Networking technology specialist Qualcomm has announced that a major JVM (Java virtual machine) vendor, Insignia Solutions, will...

Networking technology specialist Qualcomm has announced that a major JVM (Java virtual machine) vendor, Insignia Solutions, will offer its JVM as an extension to its BREW (Binary Runtime Environment for Wireless) platform.

Insignia Mobile Foundation, which also includes J2ME on the client side, will be downloadable to any of the approximately 2.5 million BREW-enabled phones, according to BREW officials.

The Insignia Java extension to BREW will be deployed by carriers on their networks as well as built into handsets. Users of BREW phones downloading a Java application to their phone will also be loading the JVM along with the application. The Insignia J2ME is a carrier mandated MID-P compliant VM.

Although the number of BREW-enabled phones pales in comparison to total number of phones in the market worldwide, the significance of the announcement should not be overlooked, according to Insignia executives.
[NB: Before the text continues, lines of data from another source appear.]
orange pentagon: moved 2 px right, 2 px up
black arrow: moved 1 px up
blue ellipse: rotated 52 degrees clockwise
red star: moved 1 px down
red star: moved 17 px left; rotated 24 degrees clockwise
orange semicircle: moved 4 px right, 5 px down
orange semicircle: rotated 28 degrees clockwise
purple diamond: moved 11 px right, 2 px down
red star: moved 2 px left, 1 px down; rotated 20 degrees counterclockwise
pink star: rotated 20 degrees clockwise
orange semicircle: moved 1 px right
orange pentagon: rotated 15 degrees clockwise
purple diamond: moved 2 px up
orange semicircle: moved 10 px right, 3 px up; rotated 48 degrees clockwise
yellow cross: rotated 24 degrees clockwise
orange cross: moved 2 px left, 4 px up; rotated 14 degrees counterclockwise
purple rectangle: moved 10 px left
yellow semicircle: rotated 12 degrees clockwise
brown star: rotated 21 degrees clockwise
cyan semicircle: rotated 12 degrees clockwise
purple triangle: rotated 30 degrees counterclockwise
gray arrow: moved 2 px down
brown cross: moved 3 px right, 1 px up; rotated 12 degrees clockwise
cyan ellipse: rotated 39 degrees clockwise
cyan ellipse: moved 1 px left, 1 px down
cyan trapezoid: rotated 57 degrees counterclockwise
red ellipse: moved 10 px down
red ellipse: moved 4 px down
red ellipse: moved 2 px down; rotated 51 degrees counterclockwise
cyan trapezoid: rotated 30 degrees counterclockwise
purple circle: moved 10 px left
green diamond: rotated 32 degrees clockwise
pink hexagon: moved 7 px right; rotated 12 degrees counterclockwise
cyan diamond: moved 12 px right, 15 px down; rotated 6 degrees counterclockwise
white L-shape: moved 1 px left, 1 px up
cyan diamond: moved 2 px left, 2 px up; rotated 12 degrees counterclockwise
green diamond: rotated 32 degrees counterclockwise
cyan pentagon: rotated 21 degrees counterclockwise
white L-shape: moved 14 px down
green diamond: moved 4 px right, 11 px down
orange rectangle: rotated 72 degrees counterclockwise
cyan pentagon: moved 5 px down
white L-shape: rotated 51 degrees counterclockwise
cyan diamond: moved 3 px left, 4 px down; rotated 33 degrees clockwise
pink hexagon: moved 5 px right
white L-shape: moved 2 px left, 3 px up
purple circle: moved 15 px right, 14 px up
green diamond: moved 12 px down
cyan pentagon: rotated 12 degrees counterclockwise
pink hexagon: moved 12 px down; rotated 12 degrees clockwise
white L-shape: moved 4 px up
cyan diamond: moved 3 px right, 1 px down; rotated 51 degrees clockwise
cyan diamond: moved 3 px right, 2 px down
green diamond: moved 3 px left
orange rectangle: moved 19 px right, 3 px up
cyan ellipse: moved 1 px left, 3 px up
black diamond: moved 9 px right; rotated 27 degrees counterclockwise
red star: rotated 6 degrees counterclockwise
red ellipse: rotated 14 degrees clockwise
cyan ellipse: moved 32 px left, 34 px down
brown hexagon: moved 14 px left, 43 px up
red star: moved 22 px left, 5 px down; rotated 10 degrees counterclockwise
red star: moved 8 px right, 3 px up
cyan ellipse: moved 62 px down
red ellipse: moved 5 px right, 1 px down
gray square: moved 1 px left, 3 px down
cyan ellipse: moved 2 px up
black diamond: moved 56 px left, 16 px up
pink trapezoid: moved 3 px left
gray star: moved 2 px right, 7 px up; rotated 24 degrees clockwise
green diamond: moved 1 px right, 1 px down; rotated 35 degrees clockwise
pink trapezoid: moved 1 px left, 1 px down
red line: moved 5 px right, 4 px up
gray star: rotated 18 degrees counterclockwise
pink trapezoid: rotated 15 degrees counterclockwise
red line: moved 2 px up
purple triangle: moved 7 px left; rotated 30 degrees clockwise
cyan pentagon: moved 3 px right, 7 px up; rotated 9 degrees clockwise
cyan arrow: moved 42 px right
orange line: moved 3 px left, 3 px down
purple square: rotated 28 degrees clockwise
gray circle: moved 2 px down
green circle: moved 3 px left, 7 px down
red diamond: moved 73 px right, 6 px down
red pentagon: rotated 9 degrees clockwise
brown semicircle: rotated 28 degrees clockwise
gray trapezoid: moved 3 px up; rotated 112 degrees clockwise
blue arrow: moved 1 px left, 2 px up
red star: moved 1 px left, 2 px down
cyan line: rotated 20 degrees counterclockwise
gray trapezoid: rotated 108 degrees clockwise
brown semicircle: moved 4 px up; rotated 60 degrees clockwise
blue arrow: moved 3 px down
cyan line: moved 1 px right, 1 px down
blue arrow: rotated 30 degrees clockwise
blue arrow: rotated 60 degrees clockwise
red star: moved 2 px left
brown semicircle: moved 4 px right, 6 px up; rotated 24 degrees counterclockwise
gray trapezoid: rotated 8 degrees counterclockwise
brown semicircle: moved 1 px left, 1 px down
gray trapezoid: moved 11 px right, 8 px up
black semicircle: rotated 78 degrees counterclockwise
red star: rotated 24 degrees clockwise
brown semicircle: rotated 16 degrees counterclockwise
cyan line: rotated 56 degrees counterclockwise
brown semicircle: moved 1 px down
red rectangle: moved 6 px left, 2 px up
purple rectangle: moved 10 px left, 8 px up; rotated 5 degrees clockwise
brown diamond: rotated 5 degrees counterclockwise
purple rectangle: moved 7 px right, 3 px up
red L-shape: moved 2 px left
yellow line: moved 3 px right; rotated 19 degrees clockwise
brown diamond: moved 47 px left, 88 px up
"Where Qualcomm had 50,000 developers, they now have 550,000 developers for their platform, said Peter Bernard, vice-president at Insignia.

The integration of Java technology by Qualcomm, the major patent holder for all CDMA networks and devices, gives high-tech companies such as Sun and the carriers supporting Java on handsets a major victory in the battle over which client platform is selected for handsets.

Java developers writing applications for Qualcomm will also benefit, said David Hayden, president of consultancy MobileWeek. "Qualcomm has a good solution that includes billing and all the pieces of the puzzle that integrate with the carriers," said Hayden.

All BREW applications are also posted on the BREW intranet site to which carriers log on. It will allow the carriers and developers to negotiate rights and pricing through e-mail.

On the downside, layering Java on top of BREW could create performance issues because phones were not designed for that capability, Hayden said. "It's like putting one operating system on top of another," said Hayden.